Committee approves Chief Arradondo, Mpls. Council may vote Aug. 18

Vote moves Minneapolis Police Dept. Chief nomination forward

MINNEAPOLIS - The Minneapolis City Council Public Safety Committee has voted unanimously to recommend Medaria Arradondo for Minneapolis Police Chief.

The vote Wednesday followed a public hearing for the position vacated by Janee Harteau, who resigned at Mayor Betsy Hodges' request following the fatal officer-involved shooting of Justine Damond.

The committee heard nearly two hours of public comments from a broad cross-section of community members, who overwhelmingly supported Arradondo. Many speakers warned that Arradondo can't change the department's culture without strong backup from the council.

"As a youth worker, I am proud to say, "Thank you, Rondo, for what you've already done and I look forward to seeing what else you can do," said Terrell Lewis of Minneapolis.
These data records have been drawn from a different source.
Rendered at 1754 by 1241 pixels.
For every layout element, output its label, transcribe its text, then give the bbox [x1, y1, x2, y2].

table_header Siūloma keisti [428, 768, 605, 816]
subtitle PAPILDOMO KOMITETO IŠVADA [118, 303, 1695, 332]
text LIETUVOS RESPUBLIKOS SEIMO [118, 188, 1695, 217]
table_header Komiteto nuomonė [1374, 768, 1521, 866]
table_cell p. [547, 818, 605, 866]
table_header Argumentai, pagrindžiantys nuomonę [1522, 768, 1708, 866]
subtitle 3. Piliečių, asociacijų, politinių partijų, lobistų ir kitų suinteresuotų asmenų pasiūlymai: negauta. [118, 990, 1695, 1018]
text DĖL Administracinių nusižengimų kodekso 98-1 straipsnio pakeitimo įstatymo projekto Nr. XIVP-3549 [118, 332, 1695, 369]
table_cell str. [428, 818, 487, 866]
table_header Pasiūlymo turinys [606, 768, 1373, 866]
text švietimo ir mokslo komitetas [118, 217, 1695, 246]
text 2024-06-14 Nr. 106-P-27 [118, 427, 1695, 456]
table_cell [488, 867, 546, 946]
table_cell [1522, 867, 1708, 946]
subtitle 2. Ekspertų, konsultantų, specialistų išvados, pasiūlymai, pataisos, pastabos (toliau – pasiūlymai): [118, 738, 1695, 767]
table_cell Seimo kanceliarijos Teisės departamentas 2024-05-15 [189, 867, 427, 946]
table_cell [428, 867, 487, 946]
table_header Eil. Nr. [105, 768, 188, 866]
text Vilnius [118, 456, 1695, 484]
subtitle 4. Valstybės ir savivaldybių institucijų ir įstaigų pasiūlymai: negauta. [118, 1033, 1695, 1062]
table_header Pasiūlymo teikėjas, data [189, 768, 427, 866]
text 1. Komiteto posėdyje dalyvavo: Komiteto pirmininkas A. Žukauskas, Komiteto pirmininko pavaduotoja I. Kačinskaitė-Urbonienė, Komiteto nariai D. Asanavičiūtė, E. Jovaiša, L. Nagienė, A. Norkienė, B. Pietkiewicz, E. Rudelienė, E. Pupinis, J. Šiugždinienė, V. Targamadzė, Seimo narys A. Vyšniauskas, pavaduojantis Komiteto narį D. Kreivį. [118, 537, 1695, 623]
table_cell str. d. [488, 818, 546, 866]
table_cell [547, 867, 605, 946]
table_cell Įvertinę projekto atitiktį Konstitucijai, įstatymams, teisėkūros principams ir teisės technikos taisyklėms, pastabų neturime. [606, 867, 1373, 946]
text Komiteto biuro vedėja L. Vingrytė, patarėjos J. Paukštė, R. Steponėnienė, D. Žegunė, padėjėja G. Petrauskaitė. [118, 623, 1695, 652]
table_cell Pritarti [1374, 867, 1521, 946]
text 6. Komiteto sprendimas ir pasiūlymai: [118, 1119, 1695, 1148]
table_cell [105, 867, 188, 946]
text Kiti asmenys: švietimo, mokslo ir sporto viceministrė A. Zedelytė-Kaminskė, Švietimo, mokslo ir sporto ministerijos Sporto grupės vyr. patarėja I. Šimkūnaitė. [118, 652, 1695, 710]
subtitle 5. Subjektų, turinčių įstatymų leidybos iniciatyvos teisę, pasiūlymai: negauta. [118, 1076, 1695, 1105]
Acting Police Chief Medaria Arradondo has led the Minneapolis Police Department for the last three weeks since the resignation of Janee Harteau.

"Because of his relationship with the community and because he is well liked in the department, that he is one person who can bridge that gap," one woman said.

Besides members of the community, multiple officers from MPD and other Departments stood up in support.

"I don't think there's been a chief here in the last 30 years who's been as engrained and rooted in the city of Minneapolis," said Lt. Anthony Hines of Metro Transit Police, who also represents the National Black Police Association.

"I've seen him in action with the public. I've seen him in community meetings reaching out. He's a consensus builder," said Lt. Rick Zimmerman, a long-time MPD veteran leading the homicide department.

There were some people who spoke about the historic nature of the appointment, as Arradondo would be the first black police chief in Minneapolis.

And at the end of the public hearing, the public safety committee members each praised Rondo before voting unanimously to recommend his appointment.

The full Minneapolis City Council is expected to vote on the recommendation Aug. 18. If approved, Arradondo would be the first African-American police chief in Minneapolis.